HOME » BERITA » PATOK HARGA RP500 RIBU, TRAVEL JANJI ANTAR PEMUDIK SAMPAI KAMPUNG HALAMAN

Patok Harga Rp500 Ribu, Travel Janji Antar Pemudik Sampai Kampung Halaman

Pengusaha travel gelap mematok ongkos dengan nominal tinggi dan berjanji antar pemudik sampai di kampung halaman.

Senin, 11 Mei 2020 19:45 Editor : Dini Arining Tyas
Patok Harga Rp500 Ribu, Travel Janji Antar Pemudik Sampai Kampung Halaman
Polisi tahan 228 armada travel gelap (Merdeka.com)

OTOSIA.COM - Pengusaha travel gelap seolah tak memiliki rasa takut mengangkut pemudik di tengah pandemi virus Corona (COVID-19). Mereka bahkan disebut mematok harga tinggi untuk mengangkut para pemudik.

Dilansir dari Merdeka.com, dalam iklannya, mereka coba meyakinkan pemudik bisa lolos dari pemeriksaan petugas dan jalur-jalur penyekatan.

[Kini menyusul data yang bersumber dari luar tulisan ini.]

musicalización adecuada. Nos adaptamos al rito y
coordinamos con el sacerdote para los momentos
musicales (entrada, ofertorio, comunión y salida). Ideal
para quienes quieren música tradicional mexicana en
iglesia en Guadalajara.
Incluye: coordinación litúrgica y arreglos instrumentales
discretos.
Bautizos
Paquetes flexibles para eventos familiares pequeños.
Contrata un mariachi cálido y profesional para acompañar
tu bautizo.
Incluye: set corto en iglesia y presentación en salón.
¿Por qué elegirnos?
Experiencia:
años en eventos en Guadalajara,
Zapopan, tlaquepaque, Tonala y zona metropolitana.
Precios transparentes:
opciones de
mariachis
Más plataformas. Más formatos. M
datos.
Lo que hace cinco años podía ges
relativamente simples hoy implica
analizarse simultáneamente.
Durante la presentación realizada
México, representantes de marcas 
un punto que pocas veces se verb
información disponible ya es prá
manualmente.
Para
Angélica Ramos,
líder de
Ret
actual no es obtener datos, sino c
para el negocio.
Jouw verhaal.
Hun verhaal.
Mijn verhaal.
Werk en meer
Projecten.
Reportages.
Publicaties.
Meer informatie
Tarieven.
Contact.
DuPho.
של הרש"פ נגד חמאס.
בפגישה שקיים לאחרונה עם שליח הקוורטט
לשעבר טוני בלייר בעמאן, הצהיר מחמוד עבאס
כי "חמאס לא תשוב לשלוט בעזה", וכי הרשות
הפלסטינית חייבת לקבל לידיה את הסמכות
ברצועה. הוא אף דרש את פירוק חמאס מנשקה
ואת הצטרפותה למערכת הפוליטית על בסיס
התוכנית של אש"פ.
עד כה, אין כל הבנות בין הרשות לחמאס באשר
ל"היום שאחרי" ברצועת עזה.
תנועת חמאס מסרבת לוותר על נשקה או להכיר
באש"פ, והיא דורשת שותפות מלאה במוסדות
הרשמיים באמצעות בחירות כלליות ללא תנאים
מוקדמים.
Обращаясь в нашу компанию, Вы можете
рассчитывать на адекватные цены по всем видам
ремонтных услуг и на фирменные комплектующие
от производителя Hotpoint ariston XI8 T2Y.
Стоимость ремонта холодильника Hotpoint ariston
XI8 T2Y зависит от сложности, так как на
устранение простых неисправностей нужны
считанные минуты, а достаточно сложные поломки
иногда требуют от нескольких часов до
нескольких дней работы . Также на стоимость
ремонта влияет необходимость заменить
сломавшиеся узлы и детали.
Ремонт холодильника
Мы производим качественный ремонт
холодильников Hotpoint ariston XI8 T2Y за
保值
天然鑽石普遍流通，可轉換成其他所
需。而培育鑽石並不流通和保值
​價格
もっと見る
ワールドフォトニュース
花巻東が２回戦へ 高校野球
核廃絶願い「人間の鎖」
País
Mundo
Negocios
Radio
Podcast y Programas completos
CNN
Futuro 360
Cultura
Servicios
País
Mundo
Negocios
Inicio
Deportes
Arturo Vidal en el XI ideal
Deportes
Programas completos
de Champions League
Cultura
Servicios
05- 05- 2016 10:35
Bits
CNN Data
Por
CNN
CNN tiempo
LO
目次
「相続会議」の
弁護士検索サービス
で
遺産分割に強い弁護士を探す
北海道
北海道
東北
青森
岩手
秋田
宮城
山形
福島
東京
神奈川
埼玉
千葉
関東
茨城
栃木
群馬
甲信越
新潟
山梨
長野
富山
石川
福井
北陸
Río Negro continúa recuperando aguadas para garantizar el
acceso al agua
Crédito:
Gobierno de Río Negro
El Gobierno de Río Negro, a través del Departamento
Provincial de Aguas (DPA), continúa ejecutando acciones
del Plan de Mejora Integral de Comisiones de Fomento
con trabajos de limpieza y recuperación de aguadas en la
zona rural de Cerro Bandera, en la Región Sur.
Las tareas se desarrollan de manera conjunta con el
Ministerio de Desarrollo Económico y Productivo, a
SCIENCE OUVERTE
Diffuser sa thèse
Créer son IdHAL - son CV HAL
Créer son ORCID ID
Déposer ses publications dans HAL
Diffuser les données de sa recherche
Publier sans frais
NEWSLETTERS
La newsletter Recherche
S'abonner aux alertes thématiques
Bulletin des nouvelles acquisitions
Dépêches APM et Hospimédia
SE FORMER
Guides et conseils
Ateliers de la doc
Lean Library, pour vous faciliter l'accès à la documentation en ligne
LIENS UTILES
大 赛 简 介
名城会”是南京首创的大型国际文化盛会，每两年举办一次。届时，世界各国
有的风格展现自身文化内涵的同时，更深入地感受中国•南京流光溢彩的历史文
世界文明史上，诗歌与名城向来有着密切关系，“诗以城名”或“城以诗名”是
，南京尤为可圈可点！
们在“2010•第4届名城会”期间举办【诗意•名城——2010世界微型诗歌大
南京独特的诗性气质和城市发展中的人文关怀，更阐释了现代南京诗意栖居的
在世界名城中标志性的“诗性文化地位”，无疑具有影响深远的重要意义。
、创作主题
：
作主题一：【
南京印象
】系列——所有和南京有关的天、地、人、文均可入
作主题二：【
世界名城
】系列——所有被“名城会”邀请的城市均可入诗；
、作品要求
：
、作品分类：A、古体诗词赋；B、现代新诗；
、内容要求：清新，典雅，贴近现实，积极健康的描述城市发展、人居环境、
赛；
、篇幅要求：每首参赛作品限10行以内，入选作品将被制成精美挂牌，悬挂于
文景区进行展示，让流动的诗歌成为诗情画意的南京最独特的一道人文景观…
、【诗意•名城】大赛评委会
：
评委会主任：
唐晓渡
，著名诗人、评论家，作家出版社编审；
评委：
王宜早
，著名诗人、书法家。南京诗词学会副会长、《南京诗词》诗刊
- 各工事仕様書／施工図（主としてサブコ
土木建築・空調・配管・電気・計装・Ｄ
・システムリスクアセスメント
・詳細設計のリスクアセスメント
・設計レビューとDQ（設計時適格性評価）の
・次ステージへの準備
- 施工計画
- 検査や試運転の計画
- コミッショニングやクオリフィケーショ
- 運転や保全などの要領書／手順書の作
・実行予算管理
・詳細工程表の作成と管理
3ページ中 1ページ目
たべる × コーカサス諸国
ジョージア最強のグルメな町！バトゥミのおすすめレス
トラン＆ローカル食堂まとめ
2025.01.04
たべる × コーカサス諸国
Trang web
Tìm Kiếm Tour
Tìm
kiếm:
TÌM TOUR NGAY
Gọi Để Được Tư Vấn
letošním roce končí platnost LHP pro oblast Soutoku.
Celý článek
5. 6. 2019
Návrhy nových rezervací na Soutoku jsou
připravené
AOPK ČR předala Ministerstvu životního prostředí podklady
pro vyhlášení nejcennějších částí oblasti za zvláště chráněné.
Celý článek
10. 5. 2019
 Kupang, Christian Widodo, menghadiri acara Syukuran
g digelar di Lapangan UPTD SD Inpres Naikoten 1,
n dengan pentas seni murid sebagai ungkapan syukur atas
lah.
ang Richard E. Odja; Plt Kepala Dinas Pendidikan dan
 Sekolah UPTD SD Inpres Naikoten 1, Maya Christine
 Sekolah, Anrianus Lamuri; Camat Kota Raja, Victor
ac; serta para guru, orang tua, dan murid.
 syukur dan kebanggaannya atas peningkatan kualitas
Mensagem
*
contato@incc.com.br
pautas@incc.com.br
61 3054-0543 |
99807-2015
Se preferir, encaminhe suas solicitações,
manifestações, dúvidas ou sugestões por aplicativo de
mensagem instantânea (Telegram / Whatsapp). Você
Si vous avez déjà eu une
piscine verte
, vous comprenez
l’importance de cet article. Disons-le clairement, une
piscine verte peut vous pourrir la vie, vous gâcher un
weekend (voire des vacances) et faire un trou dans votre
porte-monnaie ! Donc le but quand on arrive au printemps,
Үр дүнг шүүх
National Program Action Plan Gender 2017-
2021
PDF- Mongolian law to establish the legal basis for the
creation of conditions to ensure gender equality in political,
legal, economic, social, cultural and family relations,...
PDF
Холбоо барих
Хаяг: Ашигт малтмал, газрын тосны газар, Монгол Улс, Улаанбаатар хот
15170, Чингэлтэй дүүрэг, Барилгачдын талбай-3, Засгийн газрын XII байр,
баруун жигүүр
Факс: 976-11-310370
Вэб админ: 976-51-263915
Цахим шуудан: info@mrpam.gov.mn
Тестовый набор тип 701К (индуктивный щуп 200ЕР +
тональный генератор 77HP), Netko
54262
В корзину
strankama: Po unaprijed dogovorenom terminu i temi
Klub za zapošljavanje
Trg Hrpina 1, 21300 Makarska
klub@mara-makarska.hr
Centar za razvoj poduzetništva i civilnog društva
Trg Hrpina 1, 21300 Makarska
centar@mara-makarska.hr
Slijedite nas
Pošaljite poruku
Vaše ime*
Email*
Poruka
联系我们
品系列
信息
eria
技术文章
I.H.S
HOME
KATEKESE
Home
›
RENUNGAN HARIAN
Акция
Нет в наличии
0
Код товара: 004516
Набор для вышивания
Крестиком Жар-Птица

Sadar akan risiko, sebagai penggantinya pemilik travel menawarkan tarif fantastis dari biasanya bagi yang berminat.

Dirlantas Polda Metro Jaya, Kombes Pol Sambodo Purnomo Yugo, menaksir kenaikan tarif yang ditawarkan bisa mencapai 3 sampai 4 kali lipat. Misalnya ke tujuan Brebes. Tarif biasanya hanya Rp150 ribu. Tetapi oleh pengusaha travel gelap, dipatok Rp500 ribu.

1 dari 2 Halaman

Informasi ini didapat dari sopir travel yang tertangkap dalam operasi khusus pada 8 Mei 2020 hingga 10 Mei 2020. Setidaknya, ada 202 kendaraan travel gelap yang berhasil dijaring petugas kepolisian.

"Contohnya salah satu yang kita tangkap itu (ke Brebes). Ada juga yang ke Cirebon biasanya harga tiket hanya Rp100 ribu, tapi dia (travel gelap) mau mengangkut asal penumpang membayar Rp750 ribu," ujar dia saat Konferensi Pers di Polda Metro Jaya, Senin (11/5/2020).

Sementara itu, ada 1113 penumpang yang mencoba menggunakan jasa travel gelap untuk mudik.

2 dari 2 Halaman

"Penumpang hendak pulang ke berbagai kota di Jawa Barat, Jawa Tengah, dan Jawa Timur. Tujuannya seperti Brebes, Tegal, Pekalongan, Tuban, Situbondo, Surabaya, Jogja, Malang, Cirebon hampir semua kota ada," kata Kabid Humas Polda Metro Jaya, Kombes Pol Yusri Yunus, yang turut mendampingi Dirlantas.

Yusri menerangkan, pemilik usaha travel gelap menawarkan jasa angkut mudik melalui media sosial seperti Instagram dan Facebook. Ada pula yang ditawari dari mulut ke mulut.

"Jadi ada beberapa yang memang sudah bisa sekali dua kali ngantar ke Jawa kemudian balik lagi ke Jakarta dan mengantar lagi," terang dia.